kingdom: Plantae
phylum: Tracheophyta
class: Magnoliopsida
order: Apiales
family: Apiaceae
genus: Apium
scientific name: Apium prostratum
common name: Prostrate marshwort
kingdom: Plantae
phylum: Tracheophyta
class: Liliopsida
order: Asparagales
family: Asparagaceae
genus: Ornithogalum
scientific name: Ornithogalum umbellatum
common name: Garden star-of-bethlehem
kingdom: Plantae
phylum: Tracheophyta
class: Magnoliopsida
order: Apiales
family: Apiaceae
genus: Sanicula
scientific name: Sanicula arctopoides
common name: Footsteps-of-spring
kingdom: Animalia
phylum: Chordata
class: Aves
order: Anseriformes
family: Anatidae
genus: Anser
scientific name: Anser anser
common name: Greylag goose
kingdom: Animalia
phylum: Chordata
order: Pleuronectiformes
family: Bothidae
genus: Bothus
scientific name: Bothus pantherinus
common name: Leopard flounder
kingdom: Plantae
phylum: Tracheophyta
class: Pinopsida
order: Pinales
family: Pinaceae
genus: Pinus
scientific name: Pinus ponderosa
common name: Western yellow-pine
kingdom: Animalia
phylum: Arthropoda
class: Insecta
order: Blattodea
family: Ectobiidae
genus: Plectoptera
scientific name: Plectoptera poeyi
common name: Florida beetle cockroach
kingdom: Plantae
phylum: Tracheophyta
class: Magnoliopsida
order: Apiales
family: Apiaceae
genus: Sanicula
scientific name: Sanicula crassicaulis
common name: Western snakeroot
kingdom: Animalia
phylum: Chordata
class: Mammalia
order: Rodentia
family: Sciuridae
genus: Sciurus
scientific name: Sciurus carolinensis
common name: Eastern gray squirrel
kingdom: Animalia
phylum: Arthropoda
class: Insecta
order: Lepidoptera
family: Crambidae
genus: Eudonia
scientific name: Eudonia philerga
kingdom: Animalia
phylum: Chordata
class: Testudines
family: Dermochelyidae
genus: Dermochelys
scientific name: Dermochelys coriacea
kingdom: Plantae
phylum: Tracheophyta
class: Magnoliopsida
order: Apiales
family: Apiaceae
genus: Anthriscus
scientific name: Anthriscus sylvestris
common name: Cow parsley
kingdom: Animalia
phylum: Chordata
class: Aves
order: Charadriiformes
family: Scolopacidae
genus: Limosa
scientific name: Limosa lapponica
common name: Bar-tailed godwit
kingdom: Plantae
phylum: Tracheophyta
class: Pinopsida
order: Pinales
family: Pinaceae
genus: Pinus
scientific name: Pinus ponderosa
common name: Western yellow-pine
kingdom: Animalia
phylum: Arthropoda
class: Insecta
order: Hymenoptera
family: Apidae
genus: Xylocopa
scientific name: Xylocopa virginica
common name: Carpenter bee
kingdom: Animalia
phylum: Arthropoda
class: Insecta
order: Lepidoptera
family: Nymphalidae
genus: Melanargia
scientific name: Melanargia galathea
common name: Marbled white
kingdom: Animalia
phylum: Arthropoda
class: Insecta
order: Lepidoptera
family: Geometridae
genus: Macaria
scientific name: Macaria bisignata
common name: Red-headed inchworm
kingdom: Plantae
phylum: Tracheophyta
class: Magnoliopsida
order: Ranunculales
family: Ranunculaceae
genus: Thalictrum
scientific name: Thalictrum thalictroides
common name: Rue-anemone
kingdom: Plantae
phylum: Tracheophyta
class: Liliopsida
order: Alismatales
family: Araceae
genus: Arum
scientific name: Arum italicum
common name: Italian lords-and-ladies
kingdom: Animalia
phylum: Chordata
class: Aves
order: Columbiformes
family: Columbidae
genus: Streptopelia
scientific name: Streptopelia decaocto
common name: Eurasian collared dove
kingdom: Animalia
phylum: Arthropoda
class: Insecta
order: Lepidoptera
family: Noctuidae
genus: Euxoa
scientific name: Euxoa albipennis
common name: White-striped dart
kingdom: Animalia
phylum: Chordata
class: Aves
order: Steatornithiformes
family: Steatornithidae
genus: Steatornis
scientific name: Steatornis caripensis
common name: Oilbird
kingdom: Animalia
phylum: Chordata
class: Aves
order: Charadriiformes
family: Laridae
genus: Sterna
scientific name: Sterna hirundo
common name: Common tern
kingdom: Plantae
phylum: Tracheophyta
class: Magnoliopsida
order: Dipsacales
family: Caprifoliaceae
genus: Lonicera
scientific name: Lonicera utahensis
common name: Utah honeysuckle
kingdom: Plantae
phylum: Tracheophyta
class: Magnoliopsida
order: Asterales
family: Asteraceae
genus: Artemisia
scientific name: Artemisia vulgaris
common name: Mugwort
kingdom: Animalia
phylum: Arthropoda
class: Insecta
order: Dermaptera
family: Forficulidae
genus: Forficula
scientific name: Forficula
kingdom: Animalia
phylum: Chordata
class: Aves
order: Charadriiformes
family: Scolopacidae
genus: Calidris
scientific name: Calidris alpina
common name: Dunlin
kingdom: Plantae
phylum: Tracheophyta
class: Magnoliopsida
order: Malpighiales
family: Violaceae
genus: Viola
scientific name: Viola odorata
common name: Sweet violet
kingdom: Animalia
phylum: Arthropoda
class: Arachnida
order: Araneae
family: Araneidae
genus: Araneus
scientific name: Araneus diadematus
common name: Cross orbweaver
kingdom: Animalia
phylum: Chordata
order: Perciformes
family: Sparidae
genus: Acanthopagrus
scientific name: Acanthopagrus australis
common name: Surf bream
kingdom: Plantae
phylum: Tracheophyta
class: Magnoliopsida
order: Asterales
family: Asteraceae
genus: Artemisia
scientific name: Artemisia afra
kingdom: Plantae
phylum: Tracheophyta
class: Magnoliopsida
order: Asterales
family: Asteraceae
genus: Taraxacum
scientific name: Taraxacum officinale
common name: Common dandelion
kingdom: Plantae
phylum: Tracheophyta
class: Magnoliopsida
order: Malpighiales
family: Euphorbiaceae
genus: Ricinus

:: YOUR OBJECTIVE ::
Could you extract every classification line from each of the records above, kingdom through common name, copying whichever lines each record has without changing them?

:: RESULT ::
kingdom: Plantae
phylum: Tracheophyta
class: Magnoliopsida
order: Apiales
family: Apiaceae
genus: Apium
scientific name: Apium prostratum
common name: Prostrate marshwort
kingdom: Plantae
phylum: Tracheophyta
class: Liliopsida
order: Asparagales
family: Asparagaceae
genus: Ornithogalum
scientific name: Ornithogalum umbellatum
common name: Garden star-of-bethlehem
kingdom: Plantae
phylum: Tracheophyta
class: Magnoliopsida
order: Apiales
family: Apiaceae
genus: Sanicula
scientific name: Sanicula arctopoides
common name: Footsteps-of-spring
kingdom: Animalia
phylum: Chordata
class: Aves
order: Anseriformes
family: Anatidae
genus: Anser
scientific name: Anser anser
common name: Greylag goose
kingdom: Animalia
phylum: Chordata
order: Pleuronectiformes
family: Bothidae
genus: Bothus
scientific name: Bothus pantherinus
common name: Leopard flounder
kingdom: Plantae
phylum: Tracheophyta
class: Pinopsida
order: Pinales
family: Pinaceae
genus: Pinus
scientific name: Pinus ponderosa
common name: Western yellow-pine
kingdom: Animalia
phylum: Arthropoda
class: Insecta
order: Blattodea
family: Ectobiidae
genus: Plectoptera
scientific name: Plectoptera poeyi
common name: Florida beetle cockroach
kingdom: Plantae
phylum: Tracheophyta
class: Magnoliopsida
order: Apiales
family: Apiaceae
genus: Sanicula
scientific name: Sanicula crassicaulis
common name: Western snakeroot
kingdom: Animalia
phylum: Chordata
class: Mammalia
order: Rodentia
family: Sciuridae
genus: Sciurus
scientific name: Sciurus carolinensis
common name: Eastern gray squirrel
kingdom: Animalia
phylum: Arthropoda
class: Insecta
order: Lepidoptera
family: Crambidae
genus: Eudonia
scientific name: Eudonia philerga
kingdom: Animalia
phylum: Chordata
class: Testudines
family: Dermochelyidae
genus: Dermochelys
scientific name: Dermochelys coriacea
kingdom: Plantae
phylum: Tracheophyta
class: Magnoliopsida
order: Apiales
family: Apiaceae
genus: Anthriscus
scientific name: Anthriscus sylvestris
common name: Cow parsley
kingdom: Animalia
phylum: Chordata
class: Aves
order: Charadriiformes
family: Scolopacidae
genus: Limosa
scientific name: Limosa lapponica
common name: Bar-tailed godwit
kingdom: Plantae
phylum: Tracheophyta
class: Pinopsida
order: Pinales
family: Pinaceae
genus: Pinus
scientific name: Pinus ponderosa
common name: Western yellow-pine
kingdom: Animalia
phylum: Arthropoda
class: Insecta
order: Hymenoptera
family: Apidae
genus: Xylocopa
scientific name: Xylocopa virginica
common name: Carpenter bee
kingdom: Animalia
phylum: Arthropoda
class: Insecta
order: Lepidoptera
family: Nymphalidae
genus: Melanargia
scientific name: Melanargia galathea
common name: Marbled white
kingdom: Animalia
phylum: Arthropoda
class: Insecta
order: Lepidoptera
family: Geometridae
genus: Macaria
scientific name: Macaria bisignata
common name: Red-headed inchworm
kingdom: Plantae
phylum: Tracheophyta
class: Magnoliopsida
order: Ranunculales
family: Ranunculaceae
genus: Thalictrum
scientific name: Thalictrum thalictroides
common name: Rue-anemone
kingdom: Plantae
phylum: Tracheophyta
class: Liliopsida
order: Alismatales
family: Araceae
genus: Arum
scientific name: Arum italicum
common name: Italian lords-and-ladies
kingdom: Animalia
phylum: Chordata
class: Aves
order: Columbiformes
family: Columbidae
genus: Streptopelia
scientific name: Streptopelia decaocto
common name: Eurasian collared dove
kingdom: Animalia
phylum: Arthropoda
class: Insecta
order: Lepidoptera
family: Noctuidae
genus: Euxoa
scientific name: Euxoa albipennis
common name: White-striped dart
kingdom: Animalia
phylum: Chordata
class: Aves
order: Steatornithiformes
family: Steatornithidae
genus: Steatornis
scientific name: Steatornis caripensis
common name: Oilbird
kingdom: Animalia
phylum: Chordata
class: Aves
order: Charadriiformes
family: Laridae
genus: Sterna
scientific name: Sterna hirundo
common name: Common tern
kingdom: Plantae
phylum: Tracheophyta
class: Magnoliopsida
order: Dipsacales
family: Caprifoliaceae
genus: Lonicera
scientific name: Lonicera utahensis
common name: Utah honeysuckle
kingdom: Plantae
phylum: Tracheophyta
class: Magnoliopsida
order: Asterales
family: Asteraceae
genus: Artemisia
scientific name: Artemisia vulgaris
common name: Mugwort
kingdom: Animalia
phylum: Arthropoda
class: Insecta
order: Dermaptera
family: Forficulidae
genus: Forficula
scientific name: Forficula
kingdom: Animalia
phylum: Chordata
class: Aves
order: Charadriiformes
family: Scolopacidae
genus: Calidris
scientific name: Calidris alpina
common name: Dunlin
kingdom: Plantae
phylum: Tracheophyta
class: Magnoliopsida
order: Malpighiales
family: Violaceae
genus: Viola
scientific name: Viola odorata
common name: Sweet violet
kingdom: Animalia
phylum: Arthropoda
class: Arachnida
order: Araneae
family: Araneidae
genus: Araneus
scientific name: Araneus diadematus
common name: Cross orbweaver
kingdom: Animalia
phylum: Chordata
order: Perciformes
family: Sparidae
genus: Acanthopagrus
scientific name: Acanthopagrus australis
common name: Surf bream
kingdom: Plantae
phylum: Tracheophyta
class: Magnoliopsida
order: Asterales
family: Asteraceae
genus: Artemisia
scientific name: Artemisia afra
kingdom: Plantae
phylum: Tracheophyta
class: Magnoliopsida
order: Asterales
family: Asteraceae
genus: Taraxacum
scientific name: Taraxacum officinale
common name: Common dandelion
kingdom: Plantae
phylum: Tracheophyta
class: Magnoliopsida
order: Malpighiales
family: Euphorbiaceae
genus: Ricinus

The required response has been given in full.